Les auteurs n’ont établi aucun lien entre l’intensité de la douleur et sa durée, ni entre la douleur et l’âge ou le sexe du participant.

Commentaires

L’étude met en lumière certaines interactions entre divers symptômes physiques et psychologiques chez les personnes qui vivent avec la SP. Le Dr Jensen et son équipe ont constaté que les symptômes « invisibles » (douleur, troubles dépressifs, troubles du sommeil et fatigue) pouvaient perpétuer un cercle vicieux qui aggrave à la longue l’état de la personne. Ils ont enfin souligné la nécessité pour les professionnels de la santé de prendre ces symptômes en considération dans l’élaboration du plan de traitement. Les troubles dépressifs, en particulier, ont retenu l’attention des chercheurs, étant donné leur influence sur presque tous les autres paramètres mesurés, notamment le sommeil, la fatigue et l’interférence causée par la douleur. Le Dr Jensen et ses collaborateurs ont déclaré qu’il faudra poursuivre la recherche pour parvenir à mesurer avec précision l’efficacité des traitements des troubles dépressifs sur le bien-être physique et psychologique des personnes qui vivent avec la SP.

Il est aussi ressorti de cette étude que deux autres facteurs sociaux, à savoir le degré d’instruction et l’état marital, contribuaient à intensifier la douleur et les troubles dépressifs.
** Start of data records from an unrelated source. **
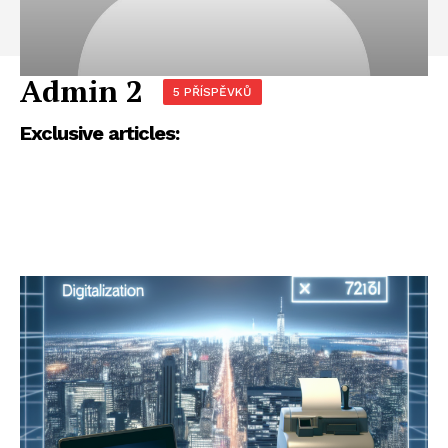
Admin 2
5 PŘÍSPĚVKŮ
Exclusive articles:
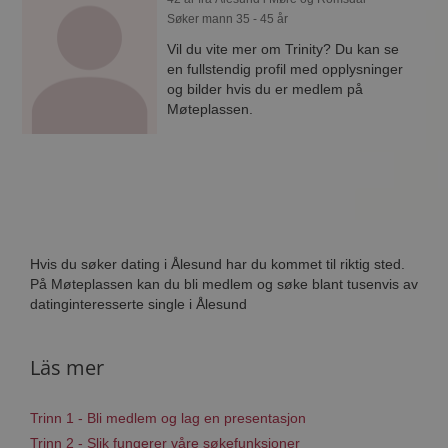
Søker mann 35 - 45 år
Vil du vite mer om Trinity? Du kan se
en fullstendig profil med opplysninger
og bilder hvis du er medlem på
Møteplassen.
Hvis du søker dating i Ålesund har du kommet til riktig sted.
På Møteplassen kan du bli medlem og søke blant tusenvis av
datinginteresserte single i Ålesund
Läs mer
Trinn 1 - Bli medlem og lag en presentasjon
Trinn 2 - Slik fungerer våre søkefunksjoner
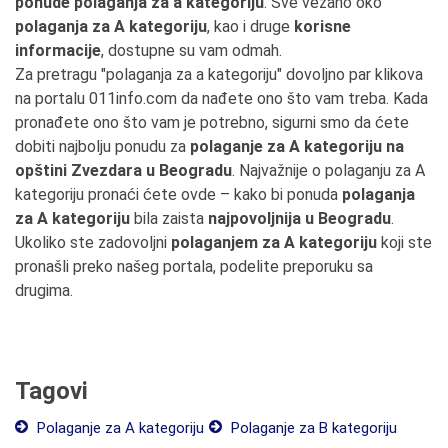
ponude polaganja za a kategoriju
. Sve vezano oko
polaganja za A kategoriju
, kao i druge
korisne
informacije
, dostupne su vam odmah.
Za pretragu "polaganja za a kategoriju" dovoljno par klikova
na portalu 011info.com da nađete ono što vam treba. Kada
pronađete ono što vam je potrebno, sigurni smo da ćete
dobiti najbolju ponudu za
polaganje za A kategoriju na
opštini Zvezdara u Beogradu
. Najvažnije o polaganju za A
kategoriju pronaći ćete ovde – kako bi ponuda
polaganja
za A kategoriju
bila zaista
najpovoljnija u Beogradu
.
Ukoliko ste zadovoljni
polaganjem za A kategoriju
koji ste
pronašli preko našeg portala, podelite preporuku sa
drugima.
Tagovi
Polaganje za A kategoriju
Polaganje za B kategoriju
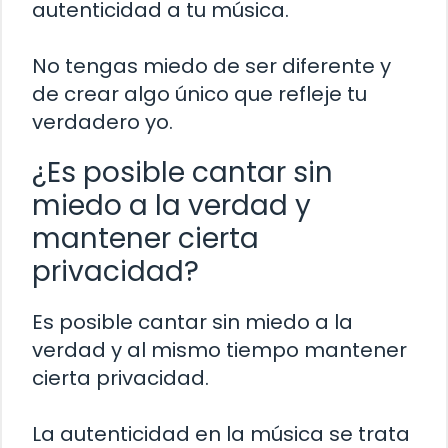
autenticidad a tu música.
No tengas miedo de ser diferente y
de crear algo único que refleje tu
verdadero yo.
¿Es posible cantar sin
miedo a la verdad y
mantener cierta
privacidad?
Es posible cantar sin miedo a la
verdad y al mismo tiempo mantener
cierta privacidad.
La autenticidad en la música se trata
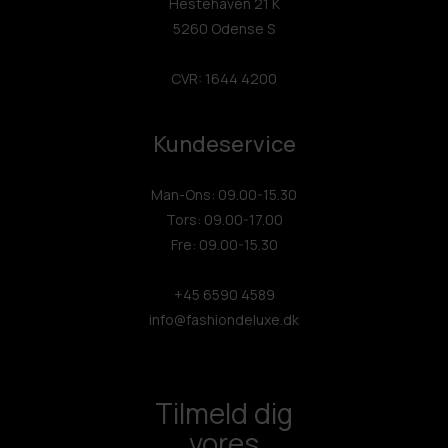
Hestehaven 21 K
5260 Odense S
CVR: 1644 4200
Kundeservice
Man-Ons: 09.00-15.30
Tors: 09.00-17.00
Fre: 09.00-15.30
+45 6590 4589
info@fashiondeluxe.dk
Tilmeld dig
vores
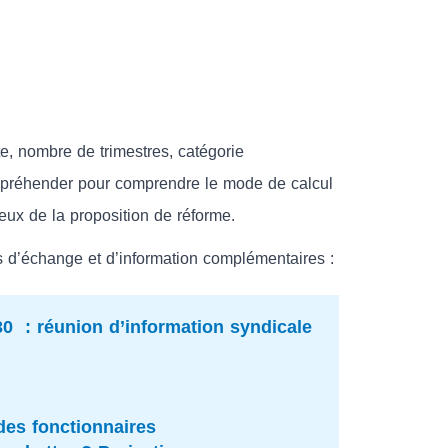
te, nombre de trimestres, catégorie
appréhender pour comprendre le mode de calcul
eux de la proposition de réforme.
d’échange et d’information complémentaires :
h30
: réunion d’information syndicale
des fonctionnaires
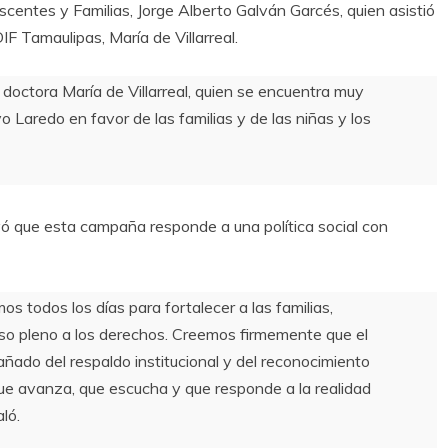
centes y Familias, Jorge Alberto Galván Garcés, quien asistió
F Tamaulipas, María de Villarreal.
 doctora María de Villarreal, quien se encuentra muy
o Laredo en favor de las familias y de las niñas y los
yó que esta campaña responde a una política social con
 todos los días para fortalecer a las familias,
eso pleno a los derechos. Creemos firmemente que el
ñado del respaldo institucional y del reconocimiento
 que avanza, que escucha y que responde a la realidad
ló.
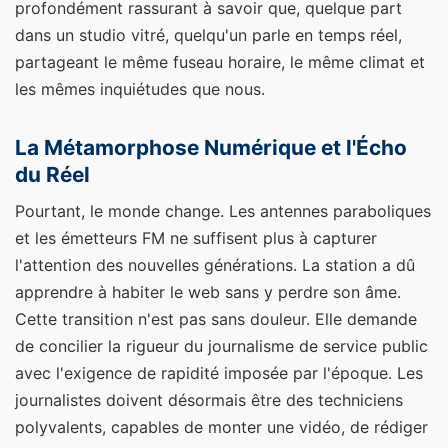
profondément rassurant à savoir que, quelque part
dans un studio vitré, quelqu'un parle en temps réel,
partageant le même fuseau horaire, le même climat et
les mêmes inquiétudes que nous.
La Métamorphose Numérique et l'Écho
du Réel
Pourtant, le monde change. Les antennes paraboliques
et les émetteurs FM ne suffisent plus à capturer
l'attention des nouvelles générations. La station a dû
apprendre à habiter le web sans y perdre son âme.
Cette transition n'est pas sans douleur. Elle demande
de concilier la rigueur du journalisme de service public
avec l'exigence de rapidité imposée par l'époque. Les
journalistes doivent désormais être des techniciens
polyvalents, capables de monter une vidéo, de rédiger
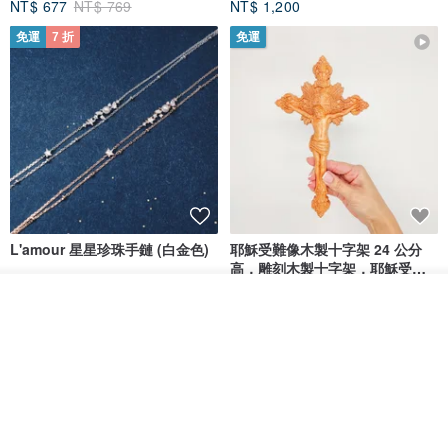
NT$ 677
NT$ 769
NT$ 1,200
免運
7 折
免運
L'amour 星星珍珠手鏈 (白金色)
耶穌受難像木製十字架 24 公分
高，雕刻木製十字架，耶穌受難
像天主教十字架
ARLOS
AndyCarver
放入購物車
加入收藏
了解品牌
NT$ 4,641
NT$ 6,630
NT$ 1,560
免運
7 折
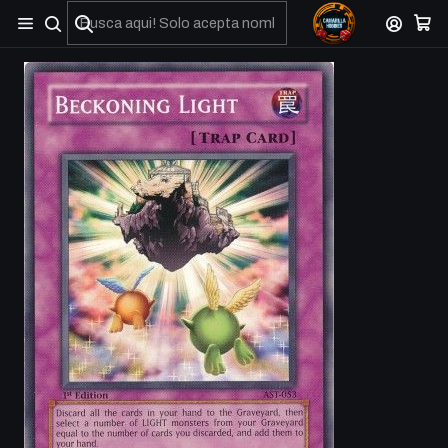
No olviden reportar sus depositos y transferencias por Whatsapp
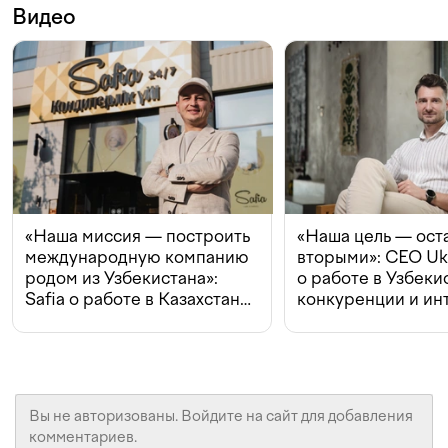
Видео
«Наша миссия — построить
«Наша цель — ост
международную компанию
вторыми»: CEO Uk
родом из Узбекистана»:
о работе в Узбеки
Safia о работе в Казахстане,
конкуренции и ин
конкуренции и инвестициях
с Beeline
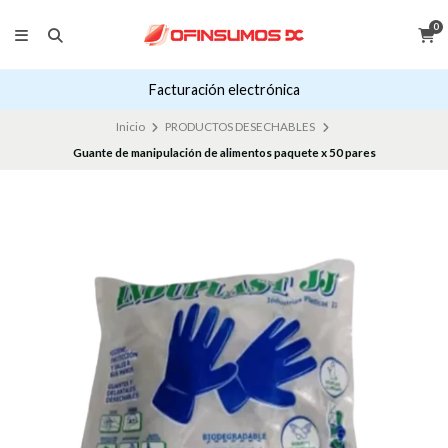
0
Facturación electrónica
Inicio
PRODUCTOS DESECHABLES
Guante de manipulación de alimentos paquete x 50 pares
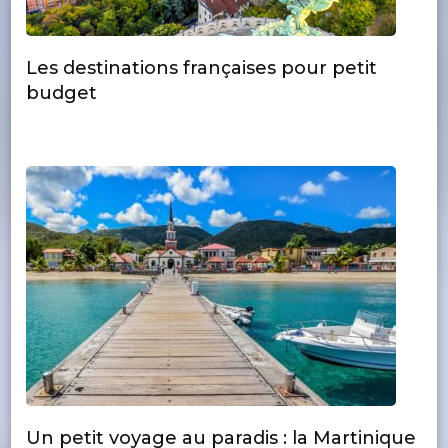
Les destinations françaises pour petit
budget
Un petit voyage au paradis : la Martinique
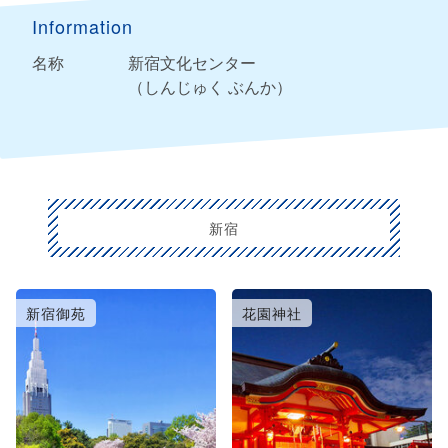
Information
名称
新宿文化センター
（しんじゅく ぶんか）
新宿
新宿御苑
花園神社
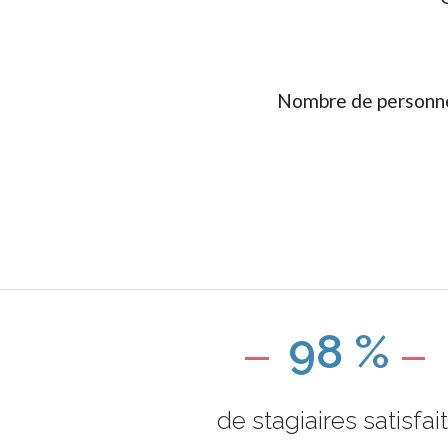
Nombre de personne
98 %
de stagiaires satisfai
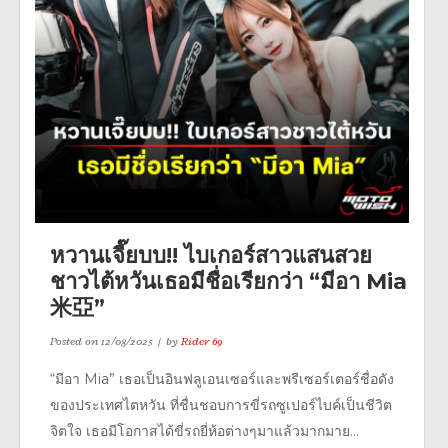
หวานเจี๊ยบบ!! ไบเกอร์สาวแสนสวย
ชาวไต้หวันเธอมีชื่อเรียกว่า “มีอา Mia
米亞”
Posted on
12/08/2025
by
Rider 69
“มีอา Mia” เธอเป็นอินฟลูเอนเซอร์และพรีเซอร์เตอร์ชื่อดัง
ของประเทศไตหวัน ที่ชื่นชอบการขี่รถซูเปอร์ไบค์เป็นชีวิต
จิตใจ เธอมีโอกาสได้ขี่รถยี่ห้อต่างๆมาแล้วมากมาย...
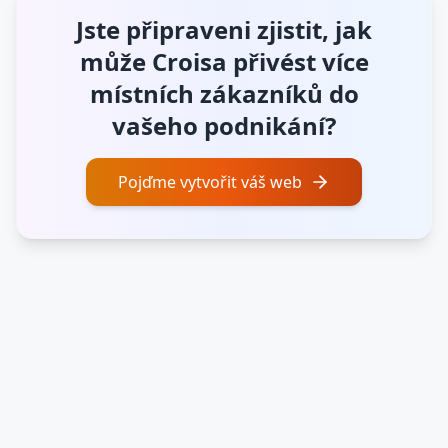
Jste připraveni zjistit, jak
může Croisa přivést více
místních zákazníků do
vašeho
podnikání?
Pojďme vytvořit váš web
Bien que la raison de cette influence demeure obscure, les auteurs militent en faveur de la création de lignes directrices qui permettraient, d’une part, de déterminer qui sont les personnes à risque et, d’autre part, d’aider les médecins à optimiser le traitement de ces dernières.

Source

DAY, M. A. et coll. « An empirical investigation of a biopsychosocial model of pain in multiple sclerosis », Clinical Journal of Pain, 2016, 32(2): 155-63.